» Provided data
--------------------------------

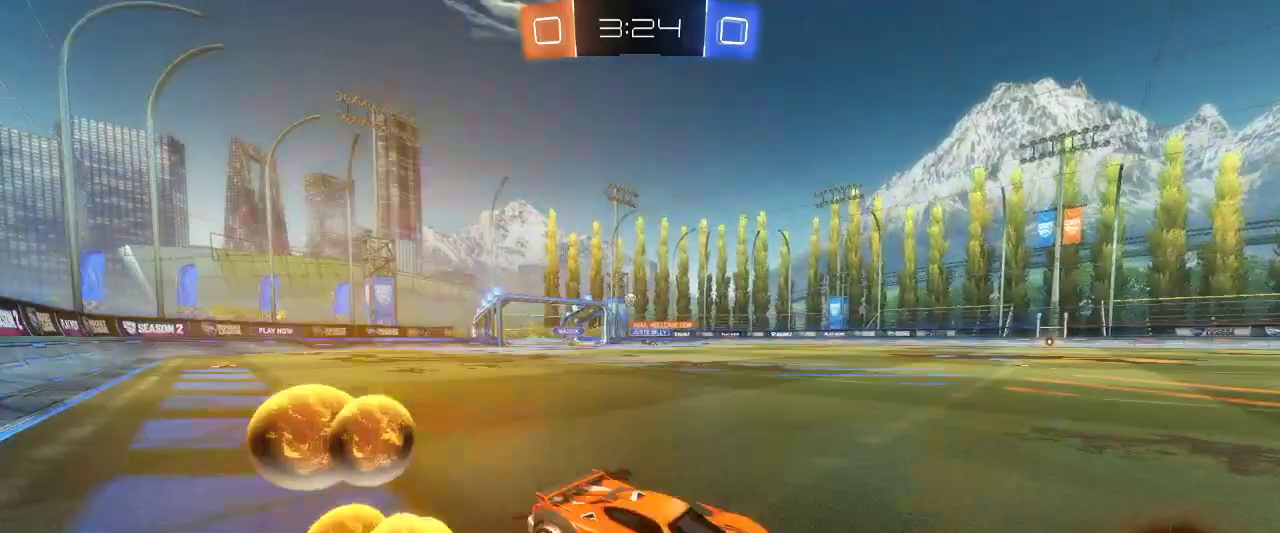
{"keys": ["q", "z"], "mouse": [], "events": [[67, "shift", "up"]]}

--------------------------------

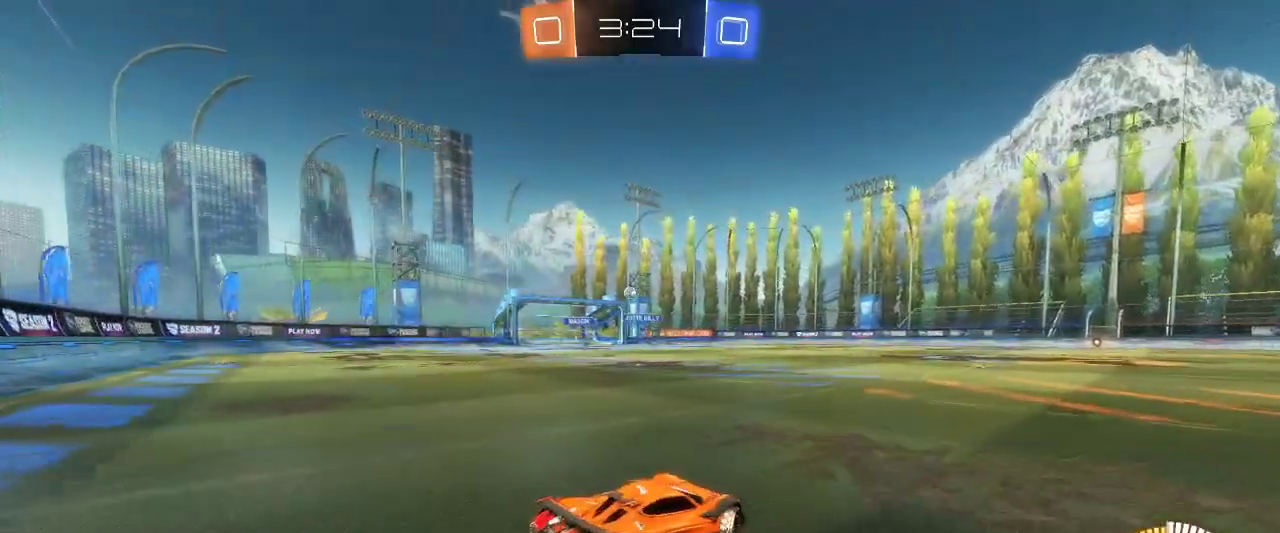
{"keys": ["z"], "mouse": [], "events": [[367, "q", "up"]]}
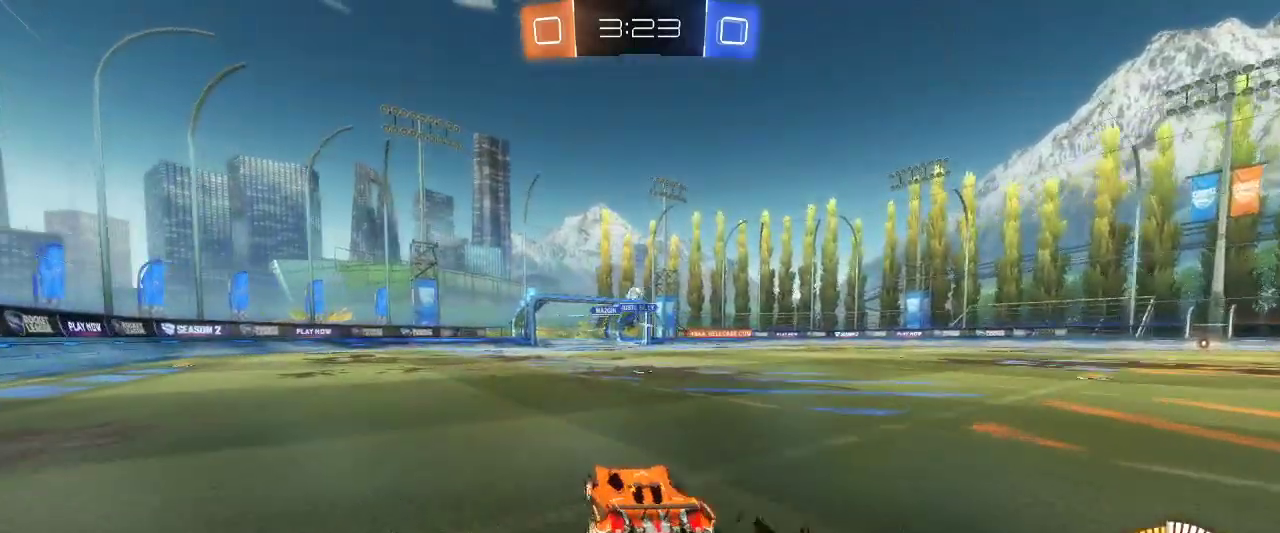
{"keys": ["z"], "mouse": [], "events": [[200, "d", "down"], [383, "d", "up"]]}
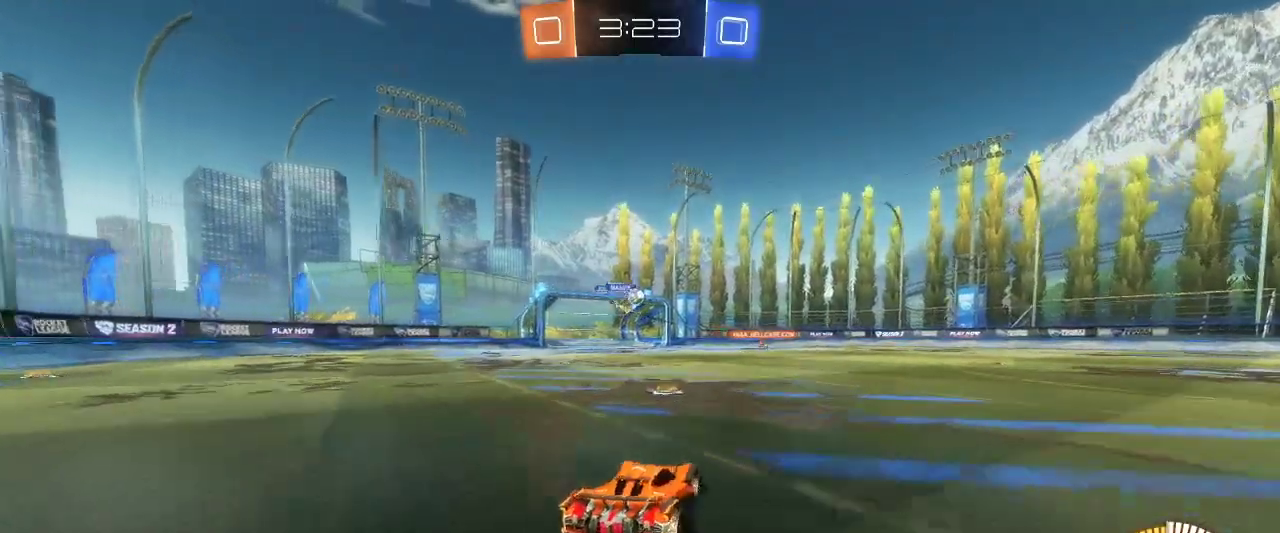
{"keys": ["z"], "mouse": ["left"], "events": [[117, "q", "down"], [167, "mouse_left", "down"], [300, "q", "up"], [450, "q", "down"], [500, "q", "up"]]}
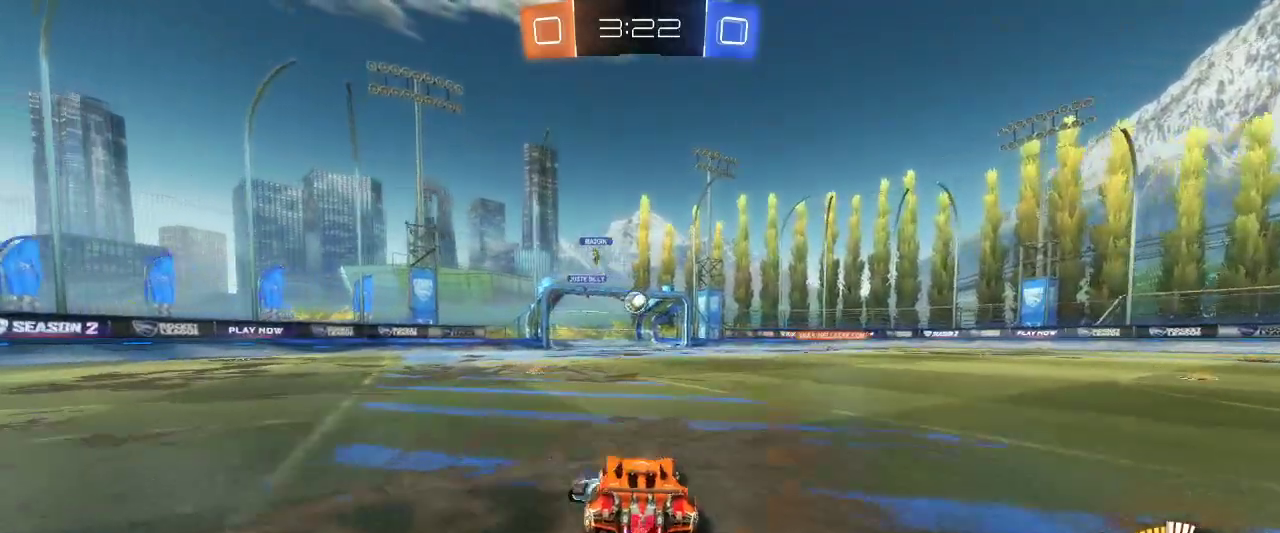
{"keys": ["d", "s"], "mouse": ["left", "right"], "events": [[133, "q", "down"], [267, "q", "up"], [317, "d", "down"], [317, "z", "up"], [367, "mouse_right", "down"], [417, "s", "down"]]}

--------------------------------

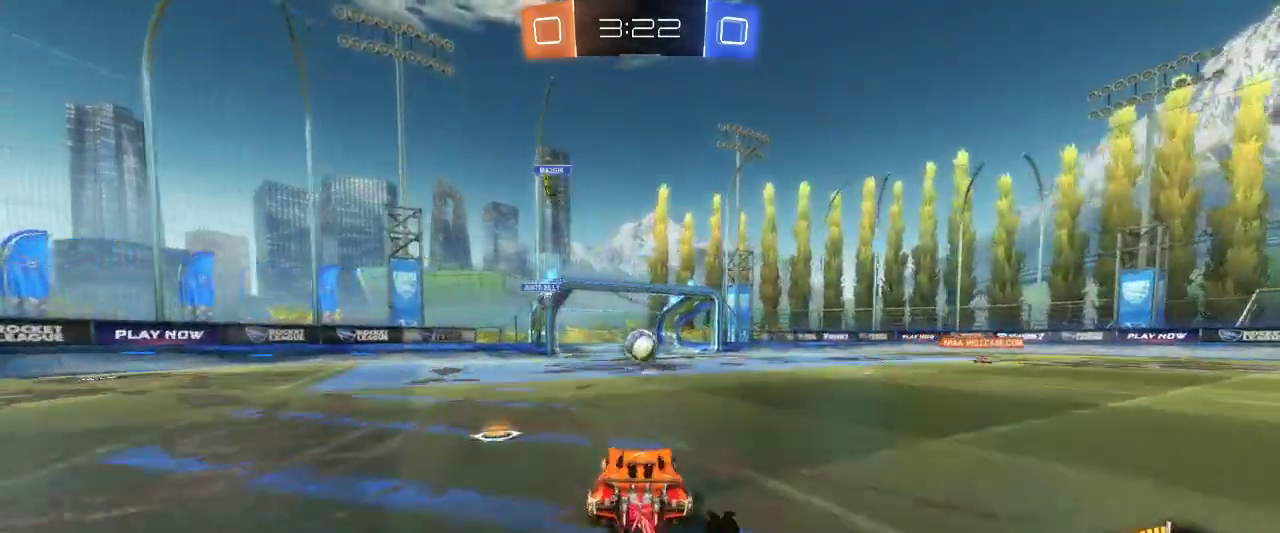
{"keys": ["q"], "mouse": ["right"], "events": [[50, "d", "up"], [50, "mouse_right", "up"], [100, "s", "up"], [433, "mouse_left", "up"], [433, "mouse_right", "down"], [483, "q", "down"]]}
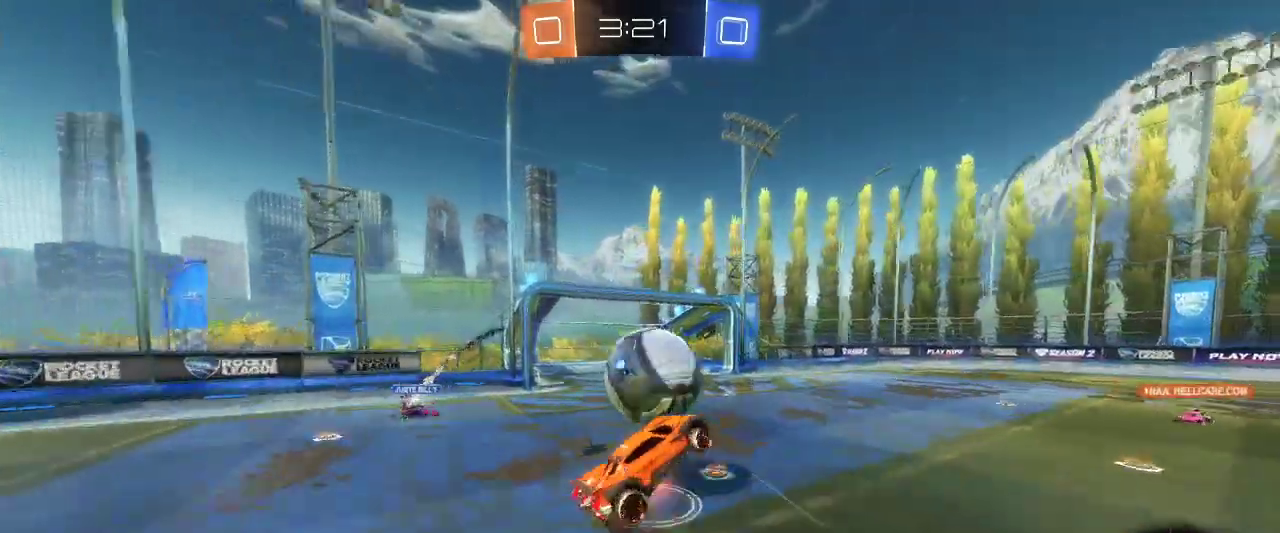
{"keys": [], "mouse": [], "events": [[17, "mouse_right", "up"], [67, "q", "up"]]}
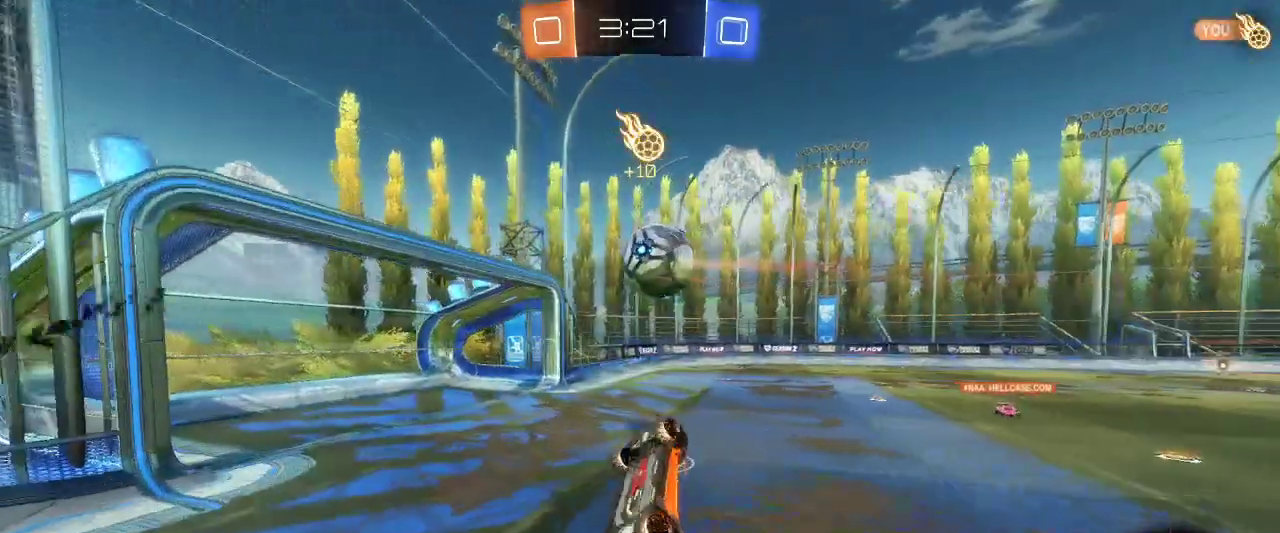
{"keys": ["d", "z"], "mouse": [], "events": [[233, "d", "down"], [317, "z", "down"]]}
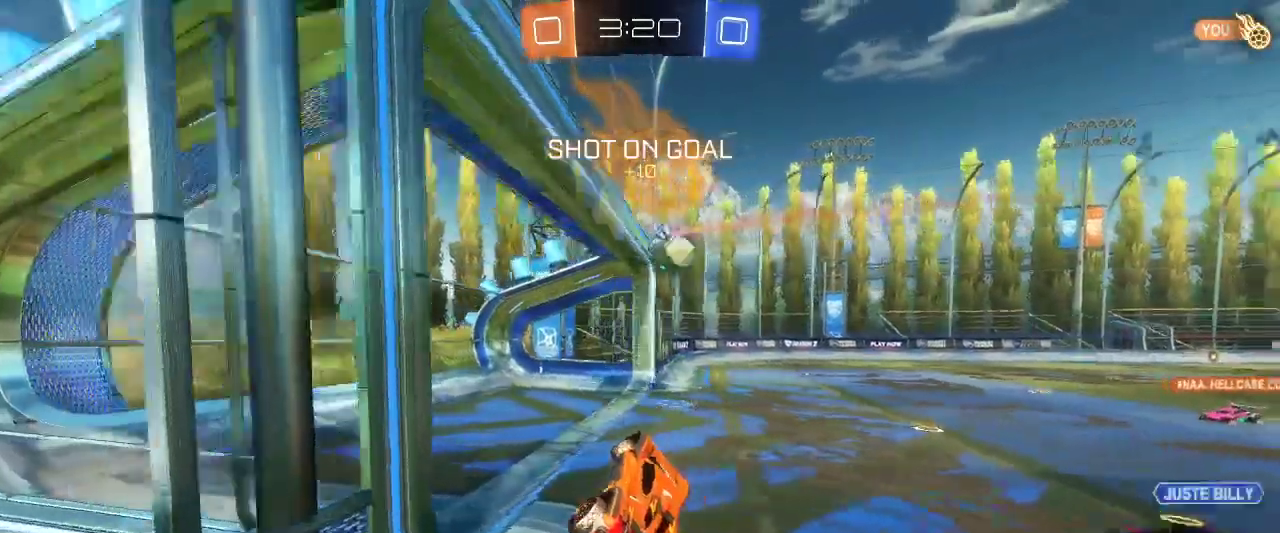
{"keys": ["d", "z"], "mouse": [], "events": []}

--------------------------------

» Task to carry out
Return the lines of the records that include the string "down".

» Answer section
{"keys": ["z"], "mouse": [], "events": [[200, "d", "down"], [383, "d", "up"]]}
{"keys": ["z"], "mouse": ["left"], "events": [[117, "q", "down"], [167, "mouse_left", "down"], [300, "q", "up"], [450, "q", "down"], [500, "q", "up"]]}
{"keys": ["d", "s"], "mouse": ["left", "right"], "events": [[133, "q", "down"], [267, "q", "up"], [317, "d", "down"], [317, "z", "up"], [367, "mouse_right", "down"], [417, "s", "down"]]}
{"keys": ["q"], "mouse": ["right"], "events": [[50, "d", "up"], [50, "mouse_right", "up"], [100, "s", "up"], [433, "mouse_left", "up"], [433, "mouse_right", "down"], [483, "q", "down"]]}
{"keys": ["d", "z"], "mouse": [], "events": [[233, "d", "down"], [317, "z", "down"]]}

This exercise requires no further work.